L’écriture d’une biographie.

Madame Z. n’a presque rien oublié de ce qui était peut-être écrit et qui s’est réalisé depuis sa naissance dans un bouquet de violettes à ses vieux jours dans une résidence pimpante juchée sur les flancs d’une colline varoise.


Voyez ses yeux comme ils s’éclairent lorsqu’elle rend au passé ses couleurs d’origine ! Déjà son buste se redresse, ses mains dansent, jusqu’à sa voix qui s’innerve au passage du souffle tout ragaillardi par l’air frais de ses jeunes années.


C’est que Madame Z. en a des choses à conter, à partager, à transmettre, à offrir à ceux qui voudront bien écouter. Tant de souvenirs qu’y penser seulement la fatigue tant elle est usée. Alors, pour ne pas l’accabler davantage et lui permettre de les visiter, je puise dans la patience que sa longue vie a explorée sous toutes les coutures et je me fais oisillon qui attend la becquée ; car on le sait elle et moi, la mémoire n’est pas un supermarché, mais un jardin dans lequel on avance à pas feutrés pour n’en rien déranger et renouer avec l’authenticité de ce qui s’y trouve.


Certains souvenirs sont à portée d’yeux. Madame Z. les tient dans sa main et nous les observons, ensemble, comme des galets encore mouillés que les éclats de mica font miroiter. D’autres montrent à ses yeux bien peu de consistance. Ils sentent le rance et râpent un peu la langue. Ils ont mal vieilli et il vaut mieux les faire attendre dans l’antichambre des pensées dans l’espoir que dans leur sommeil, ils retrouvent un peu de légèreté. D’autres encore sont si douloureux qu’il faut s’attendre à être touchées en plein cœur dès leur apparition. Ensuite ils se réchauffent un peu au contact de la paume puis s’étendent sur la feuille, comme bercés par le chuchotement du stylo.


Il arrive que Madame Z. s’en aille très loin les chercher, ces moments du passé, comme à tâtons, sans crainte de se perdre dans les plis de la mémoire ; elle s’en va et revient avec le sourire espiègle d’une enfant joueuse avant de me les tendre sur le fil de sa voix, en pleine lumière.


Madame Z. n’enjolive pas la vie ; elle est belle de nature.

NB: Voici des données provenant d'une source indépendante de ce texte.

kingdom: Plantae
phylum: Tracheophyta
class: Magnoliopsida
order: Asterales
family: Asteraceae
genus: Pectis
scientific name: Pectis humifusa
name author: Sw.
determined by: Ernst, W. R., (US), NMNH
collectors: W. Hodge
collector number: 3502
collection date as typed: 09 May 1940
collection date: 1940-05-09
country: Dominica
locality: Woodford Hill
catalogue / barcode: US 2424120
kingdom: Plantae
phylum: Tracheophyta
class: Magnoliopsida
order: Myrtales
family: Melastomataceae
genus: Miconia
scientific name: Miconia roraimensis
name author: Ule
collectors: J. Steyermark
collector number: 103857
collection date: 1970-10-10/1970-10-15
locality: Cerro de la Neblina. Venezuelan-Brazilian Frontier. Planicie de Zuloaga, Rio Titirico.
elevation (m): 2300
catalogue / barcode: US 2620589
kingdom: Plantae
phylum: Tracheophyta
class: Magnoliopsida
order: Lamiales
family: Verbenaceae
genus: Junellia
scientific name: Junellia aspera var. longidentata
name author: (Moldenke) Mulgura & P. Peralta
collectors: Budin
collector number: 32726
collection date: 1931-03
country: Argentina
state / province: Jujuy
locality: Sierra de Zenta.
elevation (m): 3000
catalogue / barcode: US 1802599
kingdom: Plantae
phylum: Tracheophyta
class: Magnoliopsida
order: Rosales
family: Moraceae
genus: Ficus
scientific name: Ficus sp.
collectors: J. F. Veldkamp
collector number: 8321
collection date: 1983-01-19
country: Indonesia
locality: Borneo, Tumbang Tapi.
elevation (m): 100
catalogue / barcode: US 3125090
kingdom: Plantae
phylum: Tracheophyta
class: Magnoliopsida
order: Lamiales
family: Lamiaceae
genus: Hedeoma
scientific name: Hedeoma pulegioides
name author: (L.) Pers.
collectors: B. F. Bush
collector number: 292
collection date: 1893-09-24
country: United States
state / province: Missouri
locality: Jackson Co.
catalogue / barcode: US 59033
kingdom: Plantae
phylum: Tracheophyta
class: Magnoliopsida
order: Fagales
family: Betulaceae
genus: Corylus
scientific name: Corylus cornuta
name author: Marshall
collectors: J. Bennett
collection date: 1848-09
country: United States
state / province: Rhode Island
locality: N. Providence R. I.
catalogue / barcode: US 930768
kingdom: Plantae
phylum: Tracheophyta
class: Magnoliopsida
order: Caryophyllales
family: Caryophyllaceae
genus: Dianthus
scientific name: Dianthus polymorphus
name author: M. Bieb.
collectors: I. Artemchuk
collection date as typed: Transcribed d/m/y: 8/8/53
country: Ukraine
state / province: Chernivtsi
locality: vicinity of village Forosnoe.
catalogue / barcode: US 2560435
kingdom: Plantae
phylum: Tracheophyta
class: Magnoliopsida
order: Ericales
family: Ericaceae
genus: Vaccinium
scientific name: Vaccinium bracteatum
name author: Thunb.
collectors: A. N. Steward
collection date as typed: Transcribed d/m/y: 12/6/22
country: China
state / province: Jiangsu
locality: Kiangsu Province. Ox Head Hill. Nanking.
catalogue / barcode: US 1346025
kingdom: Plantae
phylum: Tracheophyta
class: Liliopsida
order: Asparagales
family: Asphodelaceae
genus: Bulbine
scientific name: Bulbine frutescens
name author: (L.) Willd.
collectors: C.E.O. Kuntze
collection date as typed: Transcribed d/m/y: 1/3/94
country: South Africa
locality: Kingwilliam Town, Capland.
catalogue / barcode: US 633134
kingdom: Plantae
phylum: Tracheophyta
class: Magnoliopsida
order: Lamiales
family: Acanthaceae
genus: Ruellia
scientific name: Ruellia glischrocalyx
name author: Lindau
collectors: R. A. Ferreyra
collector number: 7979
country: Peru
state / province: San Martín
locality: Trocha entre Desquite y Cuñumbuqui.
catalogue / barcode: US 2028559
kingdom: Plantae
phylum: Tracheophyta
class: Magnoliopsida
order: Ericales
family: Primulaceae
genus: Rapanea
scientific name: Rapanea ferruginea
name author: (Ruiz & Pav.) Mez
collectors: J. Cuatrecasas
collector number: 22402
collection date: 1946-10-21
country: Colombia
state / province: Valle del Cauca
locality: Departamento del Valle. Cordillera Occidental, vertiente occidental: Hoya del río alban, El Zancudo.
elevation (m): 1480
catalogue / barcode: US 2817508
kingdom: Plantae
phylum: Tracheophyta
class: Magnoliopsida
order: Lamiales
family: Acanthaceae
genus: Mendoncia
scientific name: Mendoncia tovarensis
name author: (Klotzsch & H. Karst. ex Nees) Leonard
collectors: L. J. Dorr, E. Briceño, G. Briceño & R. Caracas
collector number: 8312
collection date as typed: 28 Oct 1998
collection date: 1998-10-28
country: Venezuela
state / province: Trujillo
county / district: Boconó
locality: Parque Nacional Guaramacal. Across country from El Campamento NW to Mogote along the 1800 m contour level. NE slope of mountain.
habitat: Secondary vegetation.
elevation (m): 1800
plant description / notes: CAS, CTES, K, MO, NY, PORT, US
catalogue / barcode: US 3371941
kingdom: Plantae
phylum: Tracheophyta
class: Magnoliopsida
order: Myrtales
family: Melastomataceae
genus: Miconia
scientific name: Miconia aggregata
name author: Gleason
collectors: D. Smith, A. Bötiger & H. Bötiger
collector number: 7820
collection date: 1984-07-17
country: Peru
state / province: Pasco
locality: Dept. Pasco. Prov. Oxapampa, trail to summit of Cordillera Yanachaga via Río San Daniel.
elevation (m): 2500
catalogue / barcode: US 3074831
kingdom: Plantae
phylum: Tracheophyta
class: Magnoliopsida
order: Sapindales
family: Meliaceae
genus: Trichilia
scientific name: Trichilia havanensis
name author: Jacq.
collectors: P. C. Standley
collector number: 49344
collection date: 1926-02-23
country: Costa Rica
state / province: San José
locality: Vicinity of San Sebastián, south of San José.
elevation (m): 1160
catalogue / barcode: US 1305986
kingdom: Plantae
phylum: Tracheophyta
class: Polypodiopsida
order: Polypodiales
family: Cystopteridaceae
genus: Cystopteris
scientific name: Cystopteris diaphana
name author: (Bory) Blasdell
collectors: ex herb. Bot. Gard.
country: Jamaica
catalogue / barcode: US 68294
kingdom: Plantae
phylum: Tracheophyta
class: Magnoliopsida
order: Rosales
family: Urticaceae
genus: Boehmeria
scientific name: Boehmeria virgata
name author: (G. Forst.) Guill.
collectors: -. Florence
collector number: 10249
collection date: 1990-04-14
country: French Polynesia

Madame Z. ne l’obscurcit pas non plus ; elle se pare toujours de couleurs inattendues.


Pas à pas et loin des bruits du monde, Madame Z. nourrit la palette de fragments mémoriels qui formeront l’écriture de sa biographie et rendront lisibles la richesse de son vécu empreint d’élans, de paysages, de rêves, de visages, d’espérance et de choix singuliers.